■ **TEKS YANG DISEDIAKAN**:
↓

Ramayana telah menjadi bagian inspirasi dari awal ia melukis di atas lontar, suatu proses yang cukup panjang telah membentuk kekuatan artistik dirinya, terlihat indah disetiap bagian kisah-kisah  Ramayana Dari tangan Ida Bagus Oka saya melihat energy kreatif tiada habisnya. Sorot matanya yang sangat awas ketika menorehkan pangrupak (pisau untuk melukis) di atas lontar, menunjukkan bagaimana kemampuannya mengelola garis-garis kecil dan halus dengan ukuran seperempat rambut, hadir menghiasi lembaran lontar-lontar karyanya. Ida Bagus Oka seakan menjadi cerminan dari sebuah perjalanan waktu dan pengalaman, bahwa jam terbang patut menjadi penghormatan melihat karyanya.
****
Sejak berumur Sembilan belas tahun sampai usianya yang kini enam puluh empat delapan tahun, ia tiada pernah mengeluh tentang pasar dari karyanya. Ia mengatakan bahwa di usia muda yang sangat produktif sempat pernah kewalahan menerima pesanan dari tamu-tamu asing dari belahan dunia. Mereka datang ke studionya untuk membeli semua karya-karya yang masih ia miliki.
Kini Ida Bagus Oka dalam usianya yang terus bertambah, ia menentukan sikap untuk tetap menjaga kualitas karya. Dalam sebulan ia hanya menghasilkan satu karya yang berisi sepuluh lembar lontar dengan ukuran 5 x 40 cm, artinya setiap lembar lontar ia harus kerjakan selama tiga hari. Ia tetap mengangkat cerita Ramayana, dengan visualisasi yang berubah setiap saat tergantung inspirasi yang muncul.
Apa yang bisa dibanggakan di hari tua dengan karyanya ?, Ida Bagus Oka hanya ingin memamerkan karyanya dalam sebuah kesempatan agar bisa diapresiasi publik luas. Ia sadar karya-karyanya telah menyebar ke berbagai negara yang artinya tidak banyak ditunjukkan atau dikoleksi publik seni rupa bangsanya sendiri. Ketika saya tanya apakah banyak penerus di desanya yang mau belajar seni lukis daun lontar ?, Ida Bagus Oka mengatakan sampai hari ini baru empat anak muda yang datang dan menimba ilmu padanya. Ia sangat prihatin bahwa banyak kalangan anak muda di desanya yang tidak tertarik belajar seni lukis prasi, padahal ini potensi besar baik dalam segi ekonomi maupun mempertahankan seni lukis tradisi yang menjadi warisan budaya luhur Bali. Ia selalu mengingatkan kepada murid-muridnya tidak ada yang perlu ditakuti untuk menekenuni seni lukis prasi. Ia kini terus mendidik muridnya agar kelak ada regenerasi di kemudian hari.

↑

■ **DATA MASUKAN**:
↓

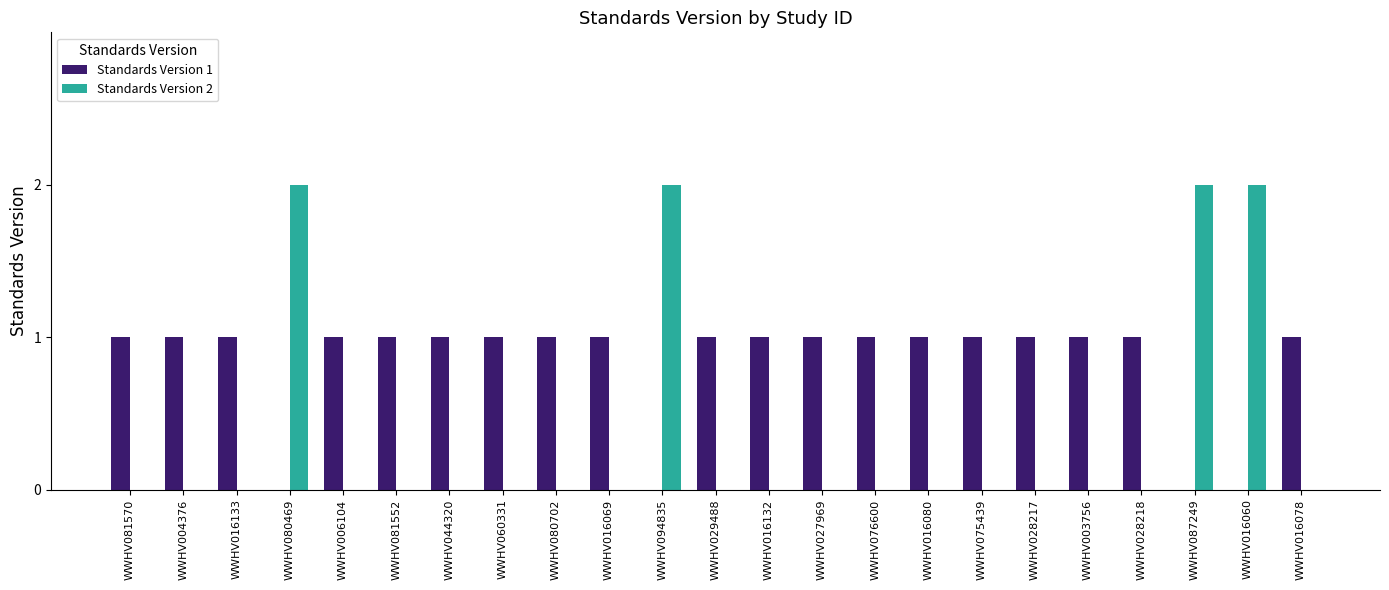

Count the Standards Version 1 values in the range 1 to 2.

19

↑

■ **KUMPULAN TUGAS**:
(1) Kutiplah dari teks tentang pelukis lontar Ida Bagus Oka bagian mulai dari "Ramayana telah menjadi" sampai dengan "penghormatan melihat karyanya." tanpa mengubah satu kata pun.
(2) Teruskan teks tentang pelukis lontar Ida Bagus Oka setelah kalimat terakhirnya.
Data tersebut tidak diperlukan untuk mengerjakan tugas.

■ **BAGIAN JAWABAN**:
(1)
Ramayana telah menjadi bagian inspirasi dari awal ia melukis di atas lontar, suatu proses yang cukup panjang telah membentuk kekuatan artistik dirinya, terlihat indah disetiap bagian kisah-kisah  Ramayana Dari tangan Ida Bagus Oka saya melihat energy kreatif tiada habisnya. Sorot matanya yang sangat awas ketika menorehkan pangrupak (pisau untuk melukis) di atas lontar, menunjukkan bagaimana kemampuannya mengelola garis-garis kecil dan halus dengan ukuran seperempat rambut, hadir menghiasi lembaran lontar-lontar karyanya. Ida Bagus Oka seakan menjadi cerminan dari sebuah perjalanan waktu dan pengalaman, bahwa jam terbang patut menjadi penghormatan melihat karyanya.

(2)
****
Saya mulai membaca kembali narasi dalam satu rangkaian lontar yang telah selesai menjadi karya. Detil garis-garis yang dihasilkan dari torehan tajamnya mata pisau yang diwarnai oleh hitamnya sangrai kemiri, menunjukkan adanya kedalaman maupun kekuatan dari sebuah karya. Garis-garis kuat membentuk figur wayang-wayang dan pemandangan alam dengan seisinya. Menikmati karyanya seolah mata saya turut meraba halusnya pori-pori daun lontar yang banyak memberikan mutiara pelajaran tentang arti sebuah kehidupan.
Andai Rama tidak klewat cemburu dan mau menaruh perasaan menerima semua kejadian yang dialami Sinta dengan apa adanya, maka kesucian cinta Sinta tidak lagi dipertanyakan. Â Saya benar-benar tertegun meratapi kisah lukisan Ramayana karya Ida Bagus Oka, sebuah amarah yang dibenarkan atas nama kesucian cinta. Dari kisah sastra jendra, cupu manik astagina merangkai kehidupan perjalanan duka dunia.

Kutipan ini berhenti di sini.